Scott on Russell: 'You don't let a guy go out there and just almost embarrass himself'
Byron Scott has taken lots of heat this year for the way he's handled his young players, specifically D'Angelo Russell.
The Lakers coach has jerked the rookie and former No. 2-overall pick around between different lineups, sat him on and off during crunch-time scenarios and spewed some questionable quotes about him after games. During Friday night's loss to the Clippers, the broadcast of L.A.'s less popular team got in a couple of comments about Scott's coaching style.
Here's what the group had to say, transcription via the O.C. Register:
“I really wish Byron Scott would just give D’Angelo Russell the keys and say, ‘Go for it, man,’” said MacLean, who also works as a private player development coach and worked with Russell before June’s draft.
Lawler agreed with MacLean, saying, “I cannot understand any reason not to. … What’s going to happen, you lose?”
“That’s what they want!” said Smith, alluding to the Lakers enhanced odds of keeping a lottery pick if they finish with one of the league’s worst records.
Scott, apparently, did not appreciate those comments, and fought back against them Monday, getting a not-so-subtle jab in on Maclean in the process.
Scott responds to criticism from Don MacLean and others who have questioned his handling of rookie D'Angelo Russell pic.twitter.com/NkceFEk37i— Bill Oram (@billoram) February 1, 2016
Maclean was a college standout at UCLA in the late 1980s into the early '90s, overlapping with the time Scott spent as a player on the Lakers.
Scott has sat Russell for the fourth quarter during seven of the 48 games he's played this season, though some of the numbers actually conflict with the narrative, like the fact that Russell, whether because of or against Scott's wishes, is actually shooting far more often in the fourth quarter than he is during any other period.

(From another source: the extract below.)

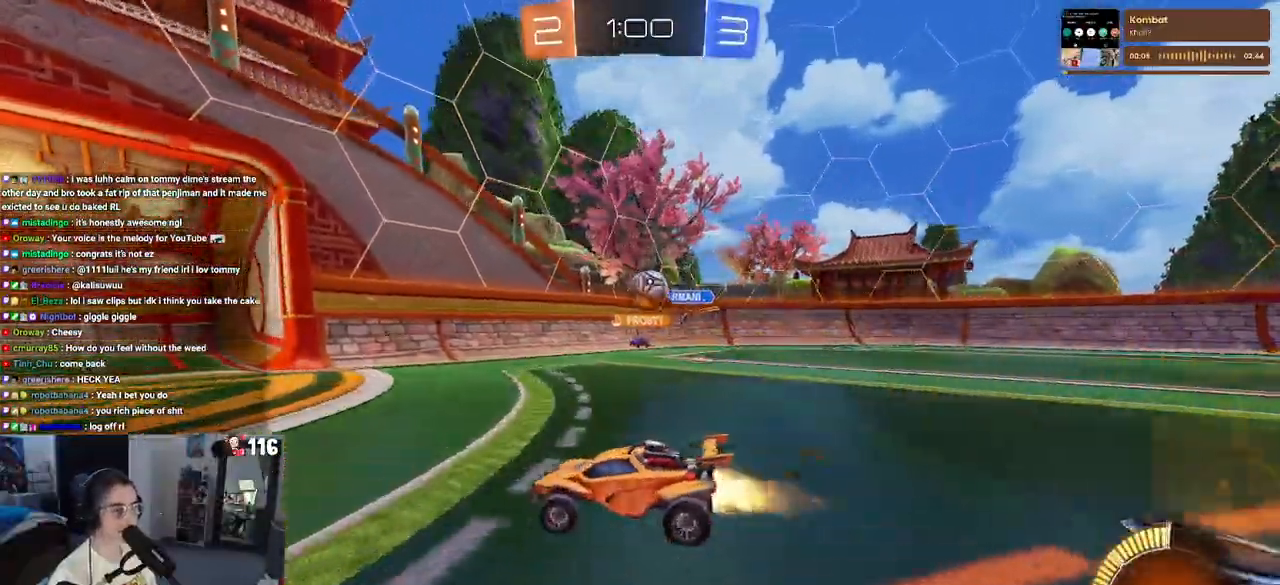
{"buttons": ["R1", "R2"], "left_stick": "center", "right_stick": "center", "events": [[367, "left_stick", "center"]]}
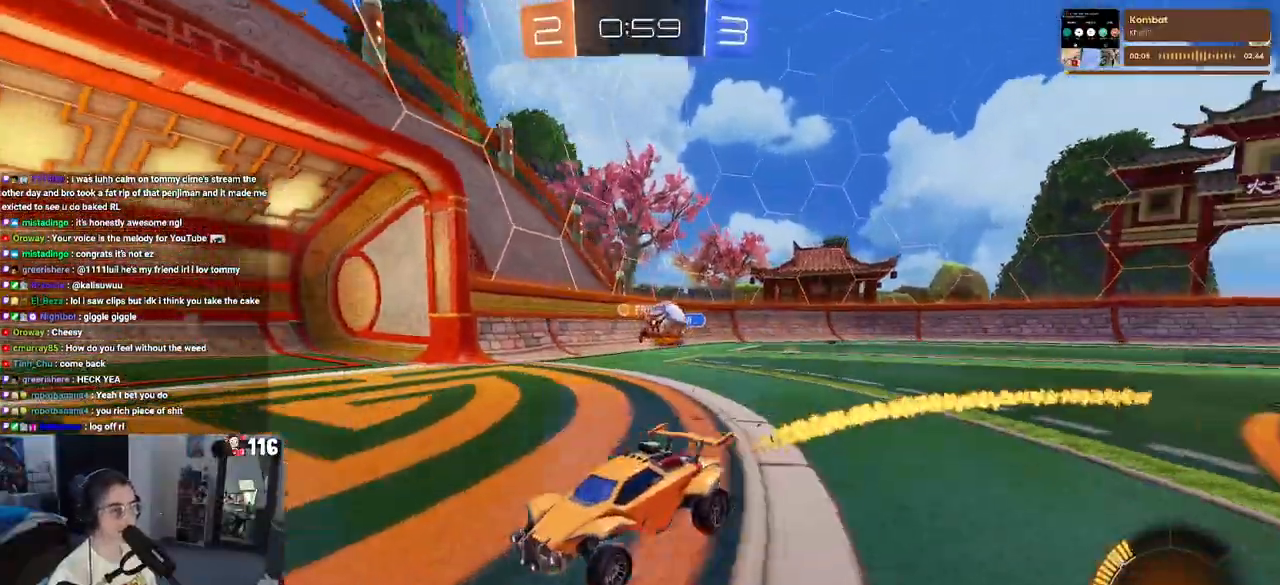
{"buttons": ["R2"], "left_stick": "left", "right_stick": "center", "events": [[283, "R1", "up"], [283, "left_stick", "right"], [417, "left_stick", "center"], [500, "left_stick", "left"]]}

After starting him for the first month-and-a-half of the season, Scott moved Russell to the bench, where he's been ever since, in mid-December. Though many saw the change as another way the Lakers coach was stifling the prospect he was supposed to be developing, one could also easily argue he was using it as a way to keep Russell away from Kobe Bryant's ball-dominant habits inside the first unit.